## İstenen görev 1
Aşağıdaki metin parçasına göre vicdani kanı neye dayandırılmıştır?

## Metin parçası

>>>

4. Yargılama sürecindeki işlemlerin usûl ve kanuna uygun olarak yapıldığı, aşamalarda ileri sürülen iddia ve savunmaların toplanan tüm delillerle birlikte gerekçeli kararda gösterilip tartışıldığı, eylemin sanıklar tarafından gerçekleştirildiğinin saptandığı, vicdanî kanının dosya içindeki belge ve bilgilerle uyumlu olarak kesin verilere dayandırıldığı, eyleme uyan suç vasfı ile yaptırımların doğru biçimde belirlendiği anlaşıldığından, sanık …’nın eşi ve sanık …’in yerinde görülmeyen diğer temyiz sebepleri de reddedilmiştir.

<<<

## İstenen görev 2
Aşağıdaki satırlardan kaçında "appoggiatura" dizesi geçiyor? Yalnızca sayıyı yazın.

## Çalışma malzemesi
>>>

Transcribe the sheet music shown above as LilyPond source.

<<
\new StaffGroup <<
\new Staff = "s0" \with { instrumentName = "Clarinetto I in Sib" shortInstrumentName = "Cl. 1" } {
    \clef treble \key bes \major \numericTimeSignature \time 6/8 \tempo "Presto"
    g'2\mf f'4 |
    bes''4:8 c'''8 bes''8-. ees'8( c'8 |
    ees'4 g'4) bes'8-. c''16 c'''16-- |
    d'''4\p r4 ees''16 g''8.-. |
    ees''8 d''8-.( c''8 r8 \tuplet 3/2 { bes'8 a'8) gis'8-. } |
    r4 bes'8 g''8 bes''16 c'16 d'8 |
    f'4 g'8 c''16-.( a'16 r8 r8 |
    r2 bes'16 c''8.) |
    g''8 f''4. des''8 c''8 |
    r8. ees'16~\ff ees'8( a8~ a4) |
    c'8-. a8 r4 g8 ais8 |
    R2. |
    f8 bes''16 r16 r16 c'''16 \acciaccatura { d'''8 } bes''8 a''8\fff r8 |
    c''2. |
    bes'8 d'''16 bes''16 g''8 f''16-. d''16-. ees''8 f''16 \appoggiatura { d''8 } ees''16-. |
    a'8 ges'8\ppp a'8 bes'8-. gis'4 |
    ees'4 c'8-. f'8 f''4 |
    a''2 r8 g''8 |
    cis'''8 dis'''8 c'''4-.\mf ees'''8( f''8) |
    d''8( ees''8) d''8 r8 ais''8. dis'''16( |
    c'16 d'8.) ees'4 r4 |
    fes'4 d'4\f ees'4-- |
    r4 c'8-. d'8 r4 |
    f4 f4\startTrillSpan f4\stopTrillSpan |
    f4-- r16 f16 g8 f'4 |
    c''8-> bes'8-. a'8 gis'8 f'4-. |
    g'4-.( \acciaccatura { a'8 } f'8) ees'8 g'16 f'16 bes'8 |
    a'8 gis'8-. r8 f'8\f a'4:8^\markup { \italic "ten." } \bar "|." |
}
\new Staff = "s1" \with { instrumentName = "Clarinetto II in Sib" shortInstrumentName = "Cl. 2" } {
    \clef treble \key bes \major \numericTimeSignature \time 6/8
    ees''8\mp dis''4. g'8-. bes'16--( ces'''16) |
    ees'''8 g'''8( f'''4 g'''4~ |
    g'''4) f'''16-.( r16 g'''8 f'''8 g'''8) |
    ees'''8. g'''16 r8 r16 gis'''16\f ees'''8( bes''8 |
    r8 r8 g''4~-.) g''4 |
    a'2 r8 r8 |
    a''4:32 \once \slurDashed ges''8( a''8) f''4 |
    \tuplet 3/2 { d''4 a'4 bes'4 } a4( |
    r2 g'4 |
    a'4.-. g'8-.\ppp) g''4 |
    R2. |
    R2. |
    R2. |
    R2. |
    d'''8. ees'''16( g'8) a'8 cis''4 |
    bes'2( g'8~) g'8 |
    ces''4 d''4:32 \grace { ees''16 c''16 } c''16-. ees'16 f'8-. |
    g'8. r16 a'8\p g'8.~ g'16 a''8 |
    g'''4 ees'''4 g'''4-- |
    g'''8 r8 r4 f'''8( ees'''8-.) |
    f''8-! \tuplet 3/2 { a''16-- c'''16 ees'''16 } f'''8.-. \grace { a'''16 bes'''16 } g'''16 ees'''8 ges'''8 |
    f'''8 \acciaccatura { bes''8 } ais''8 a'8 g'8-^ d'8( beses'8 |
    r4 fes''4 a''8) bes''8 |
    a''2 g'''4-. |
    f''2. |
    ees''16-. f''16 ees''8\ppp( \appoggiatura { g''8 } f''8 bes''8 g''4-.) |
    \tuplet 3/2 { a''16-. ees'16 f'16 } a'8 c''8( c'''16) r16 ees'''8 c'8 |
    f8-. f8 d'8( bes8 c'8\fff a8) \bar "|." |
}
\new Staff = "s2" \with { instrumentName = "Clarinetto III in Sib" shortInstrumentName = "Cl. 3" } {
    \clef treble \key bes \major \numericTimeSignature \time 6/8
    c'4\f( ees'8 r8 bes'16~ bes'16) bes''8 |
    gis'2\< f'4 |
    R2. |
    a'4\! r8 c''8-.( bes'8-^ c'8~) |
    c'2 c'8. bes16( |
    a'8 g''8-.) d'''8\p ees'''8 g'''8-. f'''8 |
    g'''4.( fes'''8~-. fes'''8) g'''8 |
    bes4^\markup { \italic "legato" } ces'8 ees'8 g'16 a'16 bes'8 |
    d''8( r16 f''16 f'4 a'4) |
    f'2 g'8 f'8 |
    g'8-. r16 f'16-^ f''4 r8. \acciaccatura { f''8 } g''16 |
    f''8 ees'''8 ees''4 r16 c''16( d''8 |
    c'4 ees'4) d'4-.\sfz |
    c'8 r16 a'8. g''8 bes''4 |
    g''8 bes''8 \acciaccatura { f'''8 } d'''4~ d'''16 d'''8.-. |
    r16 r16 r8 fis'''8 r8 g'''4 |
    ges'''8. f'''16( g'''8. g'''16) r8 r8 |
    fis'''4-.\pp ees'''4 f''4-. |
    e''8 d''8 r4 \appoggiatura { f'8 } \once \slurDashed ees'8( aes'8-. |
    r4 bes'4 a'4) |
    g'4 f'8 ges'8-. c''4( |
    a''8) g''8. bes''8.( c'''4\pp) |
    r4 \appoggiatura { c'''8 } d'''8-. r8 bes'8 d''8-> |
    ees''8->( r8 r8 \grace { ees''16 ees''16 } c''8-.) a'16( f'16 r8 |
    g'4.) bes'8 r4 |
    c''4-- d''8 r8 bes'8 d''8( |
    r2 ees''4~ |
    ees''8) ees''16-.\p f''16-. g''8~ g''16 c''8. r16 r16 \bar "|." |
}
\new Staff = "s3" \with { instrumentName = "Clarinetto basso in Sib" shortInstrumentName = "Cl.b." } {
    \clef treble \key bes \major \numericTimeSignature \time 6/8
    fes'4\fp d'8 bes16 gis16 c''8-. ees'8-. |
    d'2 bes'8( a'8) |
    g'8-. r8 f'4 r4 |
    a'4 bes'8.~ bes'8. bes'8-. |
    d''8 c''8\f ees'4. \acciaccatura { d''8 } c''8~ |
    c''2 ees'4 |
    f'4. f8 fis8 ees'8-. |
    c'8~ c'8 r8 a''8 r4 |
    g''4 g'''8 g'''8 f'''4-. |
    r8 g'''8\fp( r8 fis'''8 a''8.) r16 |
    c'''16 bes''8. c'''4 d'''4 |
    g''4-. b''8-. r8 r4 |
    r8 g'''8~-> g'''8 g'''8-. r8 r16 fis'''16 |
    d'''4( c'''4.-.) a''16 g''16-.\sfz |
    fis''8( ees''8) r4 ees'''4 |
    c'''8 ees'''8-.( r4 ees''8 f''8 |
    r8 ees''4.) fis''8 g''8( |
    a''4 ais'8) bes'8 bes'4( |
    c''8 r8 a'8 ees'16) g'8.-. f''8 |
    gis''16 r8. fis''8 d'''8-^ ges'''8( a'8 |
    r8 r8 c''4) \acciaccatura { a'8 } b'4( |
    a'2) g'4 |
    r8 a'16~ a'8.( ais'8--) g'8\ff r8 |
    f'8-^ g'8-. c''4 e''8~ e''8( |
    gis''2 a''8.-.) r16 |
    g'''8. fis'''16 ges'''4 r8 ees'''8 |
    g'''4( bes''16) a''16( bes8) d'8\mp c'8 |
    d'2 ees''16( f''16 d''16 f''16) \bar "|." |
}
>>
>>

<<<

## Doğru sonuç 1
Dosya içindeki belge ve bilgilerle uyumlu olarak kesin verilere dayandırılmıştır.

## Doğru sonuç 2
4